What is Rigoletto about? For Victor Hugo, who wrote the play on which Verdi based his opera, the real subject of the drama was the curse placed upon the hunchbacked jester by the father whose sexual humiliation he had publicly mocked. Verdi’s opera has Shakespearean grandeur, and echoes of Lear and Cordelia resonate throughout.
For Christopher Alden, whose take on Rigoletto has now reached the Coliseum after mixed reviews in Chicago and Toronto, it’s about social inequality and the subjugation of women. He sees the jester as ‘a genius of denial’ who thinks he can keep his private life pure from the corruption of his public activities: hardly an original insight.
But his staging is original. Wanting to avoid the ‘cosiness’ of naturalism, he and designer Michael Levine have placed the entire drama in an opulent Second Empire gentlemen’s club, with chorus and principals remaining onstage throughout.

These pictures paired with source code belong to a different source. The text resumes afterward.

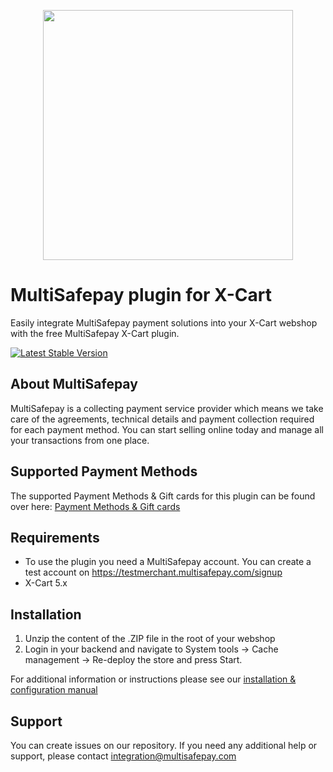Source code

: <p align="center">
  <img src="https://www.multisafepay.com/img/multisafepaylogo.svg" width="400px" position="center">
</p>

# MultiSafepay plugin for X-Cart

Easily integrate MultiSafepay payment solutions into your X-Cart webshop with the free MultiSafepay X-Cart plugin.

[![Latest Stable Version](https://img.shields.io/github/release/multisafepay/x-cart.svg)](https://github.com/MultiSafepay/x-cart/)

## About MultiSafepay
MultiSafepay is a collecting payment service provider which means we take care of the agreements, technical details and payment collection required for each payment method. You can start selling online today and manage all your transactions from one place.
## Supported Payment Methods
The supported Payment Methods & Gift cards for this plugin can be found over here: [Payment Methods & Gift cards](https://docs.multisafepay.com/plugins/x-cart/faq/#available-payment-methods-in-x-cart)

## Requirements
- To use the plugin you need a MultiSafepay account. You can create a test account on https://testmerchant.multisafepay.com/signup
- X-Cart 5.x

## Installation

1. Unzip the content of the .ZIP file in the root of your webshop
2. Login in your backend and navigate to System tools -> Cache management -> Re-deploy the store and press Start.

For additional information or instructions please see our [installation & configuration manual](https://docs.multisafepay.com/plugins/x-cart/manual/)
 
## Support
You can create issues on our repository. If you need any additional help or support, please contact <a href="mailto:integration@multisafepay.com">integration@multisafepay.com</a>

Alden believed this would allow the power-struggles to come clearer, but the net effect is to muddy the story - a problem compounded by the fact that the action flips constantly between realism and symbolic meta-reality.
There are some impressive coups de theatre – as when the Duke’s gang invade Rigoletto’s house like a black-clad Neapolitan funeral cortege – but also some tiresome ones, as when the defiant Monterrone is hanged from the club’s ornate ceiling, and when the entire cast erupts in a sex orgy as Gilda is murdered.
Moreover, the psychological truth of the drama is repeatedly undermined by the direction. When the Duke sings of his devotion to Gilda, the music absolutely demands that we believe he is sincere – yet Alden has just shown him seducing Gilda’s confidante Giovanna; this negates the music’s message, and unhelpfully reduces Giovanna to just one more piece of corruption.
Much of the movement-direction doesn’t ring true. Most seriously, Alden’s aversion to cosy old naturalism fatally spikes what should be the story’s most heart-rending moments – Rigoletto’s realization that he has been duped into assisting his daughter’s kidnap; his and Gilda’s agonised eavesdropping on the Duke’s seduction of Maddalena; and the final bloody revelation (here, Gilda’s immaculate ghost walks serenely away into the distance).
What saves the evening is exceptionally fine singing from Barry Banks as the Duke, Peter Rose as Sparafucile, and Justina Gringyte as Maddalena. If Anna Christy’s sound as Gilda is short on beauty, Quinn Kelsey’s performance in the title role is both superbly sung and poignant beyond words: that alone, plus Graeme Jenkins’ coruscating direction in the pit, would justify a ticket.
However, behind this show lurks the indelible memory of the Jonathan Miller production which it has supplanted. Miller updated the story to New York’s Little Italy in the 1950s with such success that his production, revived for thirty years, became one of ENO’s bankers (Miller’s Mikado being the other). And given the cost of new productions, revivability is now a big issue.
Alden’s Rigoletto may be technically easy to revive, but it’s hard to imagine audiences clamouring for its return. ENO’s itch for newness may come at a price.